Warning of 45,000 job losses! The Fed's worst fears are coming true; is the dollar about to collapse?
2025-12-15 21:29:30

This week, the market will see the release of the November non-farm payrolls report, delayed due to the government shutdown, as well as key data such as the Consumer Price Index. This information will provide a clearer picture of the economic fundamentals. With the Federal Reserve's policy path facing reassessment, whether the dollar can hold its current level or move further towards the lower end of its range since June is the core issue of market focus.

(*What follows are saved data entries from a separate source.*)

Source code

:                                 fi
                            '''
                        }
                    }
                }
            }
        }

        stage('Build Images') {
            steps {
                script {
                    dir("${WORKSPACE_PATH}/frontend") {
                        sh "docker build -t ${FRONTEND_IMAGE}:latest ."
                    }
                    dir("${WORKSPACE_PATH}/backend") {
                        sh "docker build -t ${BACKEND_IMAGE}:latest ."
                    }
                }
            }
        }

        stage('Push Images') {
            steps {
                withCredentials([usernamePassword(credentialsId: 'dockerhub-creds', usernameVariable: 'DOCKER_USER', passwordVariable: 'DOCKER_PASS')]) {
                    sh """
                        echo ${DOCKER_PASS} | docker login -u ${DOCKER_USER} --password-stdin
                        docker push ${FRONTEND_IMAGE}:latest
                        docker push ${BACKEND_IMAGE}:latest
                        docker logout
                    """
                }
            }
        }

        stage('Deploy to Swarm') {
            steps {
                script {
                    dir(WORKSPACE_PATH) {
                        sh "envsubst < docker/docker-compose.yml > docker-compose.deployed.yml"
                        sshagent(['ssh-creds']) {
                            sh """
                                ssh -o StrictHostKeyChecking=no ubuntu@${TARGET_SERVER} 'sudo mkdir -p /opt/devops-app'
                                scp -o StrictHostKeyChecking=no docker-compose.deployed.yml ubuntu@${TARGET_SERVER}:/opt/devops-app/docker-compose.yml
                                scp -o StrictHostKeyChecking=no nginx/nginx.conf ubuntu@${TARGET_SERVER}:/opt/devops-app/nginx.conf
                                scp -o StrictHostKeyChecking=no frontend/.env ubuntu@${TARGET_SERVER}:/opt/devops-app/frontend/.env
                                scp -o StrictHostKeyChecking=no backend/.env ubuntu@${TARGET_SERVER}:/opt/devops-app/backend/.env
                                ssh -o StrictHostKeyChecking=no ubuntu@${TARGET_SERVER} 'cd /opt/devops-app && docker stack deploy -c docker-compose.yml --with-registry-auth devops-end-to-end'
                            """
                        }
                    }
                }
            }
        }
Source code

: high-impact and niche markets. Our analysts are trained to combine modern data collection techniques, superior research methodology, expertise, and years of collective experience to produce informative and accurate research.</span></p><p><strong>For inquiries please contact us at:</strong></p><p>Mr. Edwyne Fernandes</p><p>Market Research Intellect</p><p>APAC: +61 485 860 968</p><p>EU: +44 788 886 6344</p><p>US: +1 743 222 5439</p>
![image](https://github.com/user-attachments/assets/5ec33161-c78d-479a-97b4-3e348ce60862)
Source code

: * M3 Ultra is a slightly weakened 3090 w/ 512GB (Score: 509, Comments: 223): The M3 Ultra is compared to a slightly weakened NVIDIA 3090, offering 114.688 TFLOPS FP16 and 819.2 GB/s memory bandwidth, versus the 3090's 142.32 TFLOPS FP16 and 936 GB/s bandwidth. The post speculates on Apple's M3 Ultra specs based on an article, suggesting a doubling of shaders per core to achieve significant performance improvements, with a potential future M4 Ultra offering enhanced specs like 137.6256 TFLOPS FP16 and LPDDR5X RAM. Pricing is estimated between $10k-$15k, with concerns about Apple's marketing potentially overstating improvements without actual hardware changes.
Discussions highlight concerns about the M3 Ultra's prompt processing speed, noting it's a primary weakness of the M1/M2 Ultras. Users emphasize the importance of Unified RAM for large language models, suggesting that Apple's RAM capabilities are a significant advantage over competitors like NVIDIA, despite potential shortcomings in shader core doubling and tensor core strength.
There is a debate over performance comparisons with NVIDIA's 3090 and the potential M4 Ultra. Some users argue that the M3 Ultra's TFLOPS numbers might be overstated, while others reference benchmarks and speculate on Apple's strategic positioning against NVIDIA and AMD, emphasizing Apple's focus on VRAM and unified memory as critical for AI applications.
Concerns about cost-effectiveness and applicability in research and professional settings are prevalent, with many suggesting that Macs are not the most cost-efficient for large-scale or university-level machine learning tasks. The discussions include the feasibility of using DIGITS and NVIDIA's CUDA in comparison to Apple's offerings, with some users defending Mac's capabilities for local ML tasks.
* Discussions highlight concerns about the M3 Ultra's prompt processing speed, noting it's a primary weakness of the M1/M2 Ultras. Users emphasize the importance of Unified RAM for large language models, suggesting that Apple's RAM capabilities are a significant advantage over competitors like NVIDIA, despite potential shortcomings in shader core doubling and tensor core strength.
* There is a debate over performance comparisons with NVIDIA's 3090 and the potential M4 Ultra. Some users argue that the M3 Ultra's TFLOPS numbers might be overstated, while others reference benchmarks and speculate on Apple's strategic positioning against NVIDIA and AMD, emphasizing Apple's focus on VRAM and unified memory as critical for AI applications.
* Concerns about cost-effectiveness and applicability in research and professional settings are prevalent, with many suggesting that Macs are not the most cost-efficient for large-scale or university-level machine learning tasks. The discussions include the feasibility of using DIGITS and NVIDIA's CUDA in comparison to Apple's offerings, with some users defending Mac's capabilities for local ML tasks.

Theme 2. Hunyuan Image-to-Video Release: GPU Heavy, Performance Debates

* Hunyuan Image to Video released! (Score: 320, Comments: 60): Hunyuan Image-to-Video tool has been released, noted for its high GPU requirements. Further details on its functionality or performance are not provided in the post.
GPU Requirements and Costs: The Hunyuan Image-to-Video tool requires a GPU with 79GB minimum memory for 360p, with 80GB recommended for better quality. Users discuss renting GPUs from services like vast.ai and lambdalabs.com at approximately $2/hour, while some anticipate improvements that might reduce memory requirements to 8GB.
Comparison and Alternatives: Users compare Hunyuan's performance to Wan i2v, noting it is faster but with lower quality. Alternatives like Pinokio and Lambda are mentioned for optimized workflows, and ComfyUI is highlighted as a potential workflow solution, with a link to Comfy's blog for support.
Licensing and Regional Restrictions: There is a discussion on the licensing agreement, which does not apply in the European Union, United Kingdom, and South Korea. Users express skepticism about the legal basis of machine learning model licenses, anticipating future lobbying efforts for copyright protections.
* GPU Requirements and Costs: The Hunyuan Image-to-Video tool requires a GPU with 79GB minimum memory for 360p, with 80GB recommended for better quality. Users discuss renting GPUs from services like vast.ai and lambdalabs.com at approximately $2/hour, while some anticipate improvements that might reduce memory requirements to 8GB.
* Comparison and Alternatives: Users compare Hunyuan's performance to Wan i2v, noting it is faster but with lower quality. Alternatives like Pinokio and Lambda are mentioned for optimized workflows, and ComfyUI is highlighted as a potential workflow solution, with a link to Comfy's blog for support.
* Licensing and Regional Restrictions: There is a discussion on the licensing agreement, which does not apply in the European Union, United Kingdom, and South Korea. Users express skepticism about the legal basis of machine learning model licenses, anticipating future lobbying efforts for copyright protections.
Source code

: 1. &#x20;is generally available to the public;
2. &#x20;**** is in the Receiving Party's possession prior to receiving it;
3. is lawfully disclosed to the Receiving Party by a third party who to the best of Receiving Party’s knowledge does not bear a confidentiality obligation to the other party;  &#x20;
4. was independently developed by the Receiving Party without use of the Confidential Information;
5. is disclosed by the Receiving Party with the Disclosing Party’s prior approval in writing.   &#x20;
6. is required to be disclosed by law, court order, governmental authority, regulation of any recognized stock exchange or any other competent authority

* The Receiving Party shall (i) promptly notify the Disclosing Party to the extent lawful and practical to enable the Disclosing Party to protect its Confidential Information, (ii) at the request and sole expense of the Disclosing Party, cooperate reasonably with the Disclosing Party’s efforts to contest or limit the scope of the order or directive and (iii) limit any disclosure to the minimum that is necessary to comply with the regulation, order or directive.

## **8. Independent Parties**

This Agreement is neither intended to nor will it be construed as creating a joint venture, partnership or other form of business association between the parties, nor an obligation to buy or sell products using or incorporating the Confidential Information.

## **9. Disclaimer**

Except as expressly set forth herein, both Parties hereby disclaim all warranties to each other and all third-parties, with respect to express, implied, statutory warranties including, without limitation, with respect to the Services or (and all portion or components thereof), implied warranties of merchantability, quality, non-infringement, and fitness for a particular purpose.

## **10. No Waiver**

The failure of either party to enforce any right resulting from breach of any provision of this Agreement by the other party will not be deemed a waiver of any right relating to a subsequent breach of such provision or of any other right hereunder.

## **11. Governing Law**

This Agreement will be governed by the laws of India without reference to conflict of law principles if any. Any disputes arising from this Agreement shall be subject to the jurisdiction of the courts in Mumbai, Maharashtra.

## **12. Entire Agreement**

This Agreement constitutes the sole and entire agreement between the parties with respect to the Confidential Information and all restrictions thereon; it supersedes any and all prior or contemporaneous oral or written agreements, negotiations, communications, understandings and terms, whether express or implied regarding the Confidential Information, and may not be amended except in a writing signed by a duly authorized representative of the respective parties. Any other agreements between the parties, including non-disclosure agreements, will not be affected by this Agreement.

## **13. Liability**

Dynamic changes in the US labor market are becoming a key factor influencing the dollar's trajectory. Market expectations are that Tuesday's employment data will present a complex picture. Due to the impact of the previous government shutdown, the Bureau of Labor Statistics will release both the November employment report and the October business survey data (including non-farm payrolls and average hourly earnings), but the October household survey (including the unemployment rate) will not be released as scheduled due to data collection issues. Institutional forecasts indicate that October non-farm payrolls may have decreased by approximately 60,000, but this figure may exaggerate the extent of the slowdown in the job market. October was the first month that employees participating in the federal government's extended furlough program left the payroll, and coupled with the ongoing federal hiring freeze, federal government employment is expected to decline by approximately 125,000. It is worth noting that the government shutdown itself does not affect federal employment data, as furloughed employees ultimately received back pay for the survey reference period.
The November data will provide a more timely and complete picture of the labor market. Institutions predict non-farm payrolls will increase by approximately 45,000, and the unemployment rate may rise slightly to a cyclical high of 4.5%. If this expectation materializes, it will further indicate that the Fed's "full employment" goal, part of its dual mandate, is facing challenges. This assessment echoes Fed Chairman Powell's remarks at last week's press conference—he downplayed inflation risks and instead emphasized signs of weakness in the labor market, showing that the Fed's tolerance for weak employment is lower than its tolerance for high inflation.
From an interest rate expectation perspective, the Federal Reserve cut interest rates by 25 basis points as expected last week, while simultaneously signaling a higher threshold for further rate cuts. However, Powell's remarks were interpreted by the market as relatively dovish, contrasting with the previously anticipated neutral stance. Current market pricing indicates that the Fed will have cumulatively cut rates by approximately 57 basis points by the end of 2026. This week's employment and inflation data will significantly impact this expectation: strong data, particularly regarding the labor market, could trigger a hawkish repricing of the monetary policy path, thus supporting the dollar; conversely, weak data could lead the market to pre-emptively bet on rate cuts, further pressuring the dollar.
This week, the market will also be closely watching speeches by Federal Reserve officials. New York Fed President Williams, a key figure in policymaking, was particularly noteworthy for his dovish remarks on November 21, which reignited market expectations for a December rate cut. Furthermore, discussions about potential personnel changes within the Fed continue to unfold, with the market assessing the potential impact of possible leadership shifts on future monetary policy.
Market performance
The US dollar index has continued to weaken since the Federal Reserve's decision last week, generally exhibiting a defensive stance against major currencies. Technically, the dollar index has fallen from its high of 100.39 reached in early November to around 98.23, a drop of more than two percentage points. Looking at the daily chart, the price has broken below the psychological level of 99 and the important support level of 98.97, and is currently testing the previous low support around 98.13. The MACD indicator shows a DIFF value of -0.2458 and a DEA value of -0.0902, with the histogram continuing to run below the zero line, indicating weak short-term momentum. The RSI indicator reading has fallen to around 32.73, approaching oversold territory, but no clear bullish divergence signal has yet formed.

From the perspective of market logic evolution, the core driver of the current dollar's performance is shifting from a simple carry trade logic to a more complex fundamental game. On the one hand, the Federal Reserve has begun a rate-cutting cycle, and the interest rate advantage of the United States relative to other major economies is narrowing; on the other hand, the market is reassessing the relative strength of the US economy, especially whether the labor market can remain resilient. If this week's employment data confirms the assessment of a continued cooling labor market, the market may further lower its confidence in a soft landing for the US economy, thereby exacerbating selling pressure on the dollar.
Looking ahead to the near future
Market focus will be on the following areas: First, Tuesday's jobs report, which, delayed due to the government shutdown, will provide the market with the latest evidence on the state of the labor market; second, the Consumer Price Index (CPI), which will help the market determine whether the decline in inflation is in line with expectations; and third, speeches by Federal Reserve officials, especially key figures such as New York Fed President Williams, which may influence market expectations for the policy path in 2025.
From a technical perspective, if the US dollar index breaks below the previous low of 98.13, it could open up further downside potential to the lower end of the range established since June. However, considering that the RSI indicator is approaching oversold territory and the year-end liquidity slump could lead to a technical rebound, market uncertainty has increased. It's worth noting that if this week's economic data is stronger than expected, the US dollar may see a short-term rebound.